→ Task prompt
Pictures are to be omitted; everything else in the data must be transcribed exactly.
┌─ Provided data
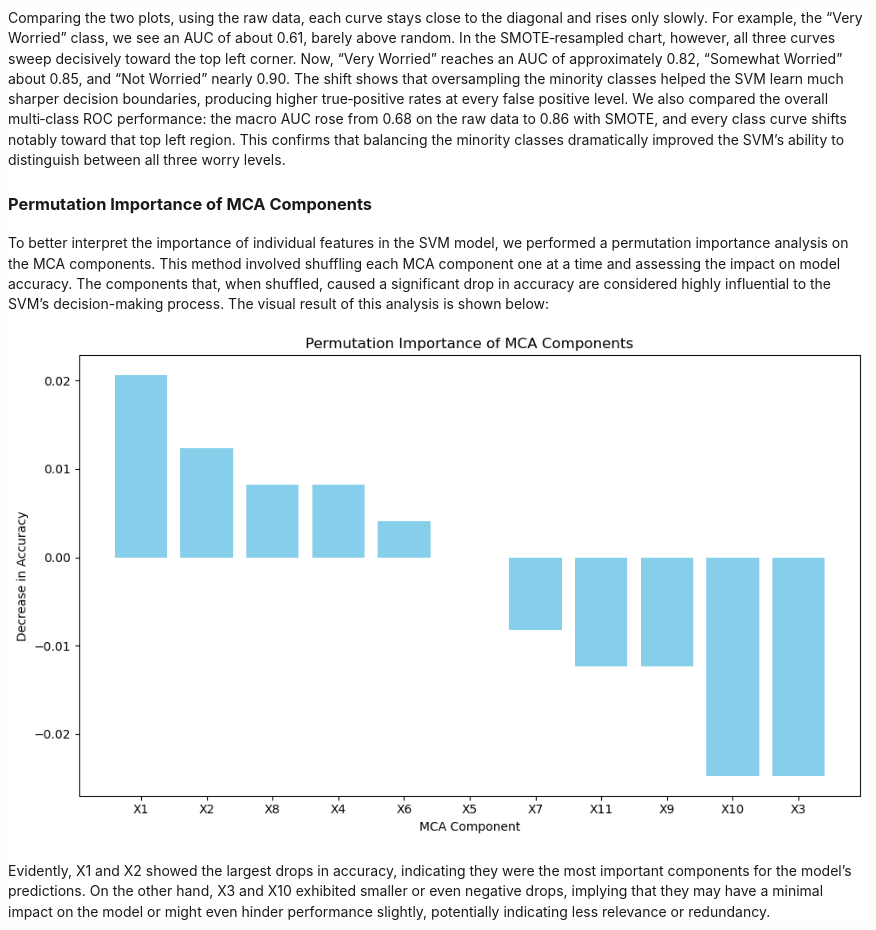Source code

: Comparing the two plots, using the raw data, each curve stays close to the diagonal and rises only slowly. For example, the “Very Worried” class, we see an AUC of about 0.61, barely above random. In the SMOTE‑resampled chart, however, all three curves sweep decisively toward the top left corner. Now, “Very Worried” reaches an AUC of approximately 0.82, “Somewhat Worried” about 0.85, and “Not Worried” nearly 0.90. The shift shows that oversampling the minority classes helped the SVM learn much sharper decision boundaries, producing higher true‑positive rates at every false positive level. We also compared the overall multi‑class ROC performance: the macro AUC rose from 0.68 on the raw data to 0.86 with SMOTE, and every class curve shifts notably toward that top left region. This confirms that balancing the minority classes dramatically improved the SVM’s ability to distinguish between all three worry levels.

### Permutation Importance of MCA Components

To better interpret the importance of individual features in the SVM model, we performed a permutation importance analysis on the MCA components. This method involved shuffling each MCA component one at a time and assessing the impact on model accuracy. The components that, when shuffled, caused a significant drop in accuracy are considered highly influential to the SVM’s decision-making process. The visual result of this analysis is shown below:

![perm_imp_mca](assets/svm_mca_permutation_final.png)

Evidently, X1 and X2 showed the largest drops in accuracy, indicating they were the most important components for the model’s predictions. On the other hand, X3 and X10 exhibited smaller or even negative drops, implying that they may have a minimal impact on the model or might even hinder performance slightly, potentially indicating less relevance or redundancy.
└─
→ Completed task
Source code

: Comparing the two plots, using the raw data, each curve stays close to the diagonal and rises only slowly. For example, the “Very Worried” class, we see an AUC of about 0.61, barely above random. In the SMOTE‑resampled chart, however, all three curves sweep decisively toward the top left corner. Now, “Very Worried” reaches an AUC of approximately 0.82, “Somewhat Worried” about 0.85, and “Not Worried” nearly 0.90. The shift shows that oversampling the minority classes helped the SVM learn much sharper decision boundaries, producing higher true‑positive rates at every false positive level. We also compared the overall multi‑class ROC performance: the macro AUC rose from 0.68 on the raw data to 0.86 with SMOTE, and every class curve shifts notably toward that top left region. This confirms that balancing the minority classes dramatically improved the SVM’s ability to distinguish between all three worry levels.

### Permutation Importance of MCA Components

To better interpret the importance of individual features in the SVM model, we performed a permutation importance analysis on the MCA components. This method involved shuffling each MCA component one at a time and assessing the impact on model accuracy. The components that, when shuffled, caused a significant drop in accuracy are considered highly influential to the SVM’s decision-making process. The visual result of this analysis is shown below:

![perm_imp_mca](assets/svm_mca_permutation_final.png)

Evidently, X1 and X2 showed the largest drops in accuracy, indicating they were the most important components for the model’s predictions. On the other hand, X3 and X10 exhibited smaller or even negative drops, implying that they may have a minimal impact on the model or might even hinder performance slightly, potentially indicating less relevance or redundancy.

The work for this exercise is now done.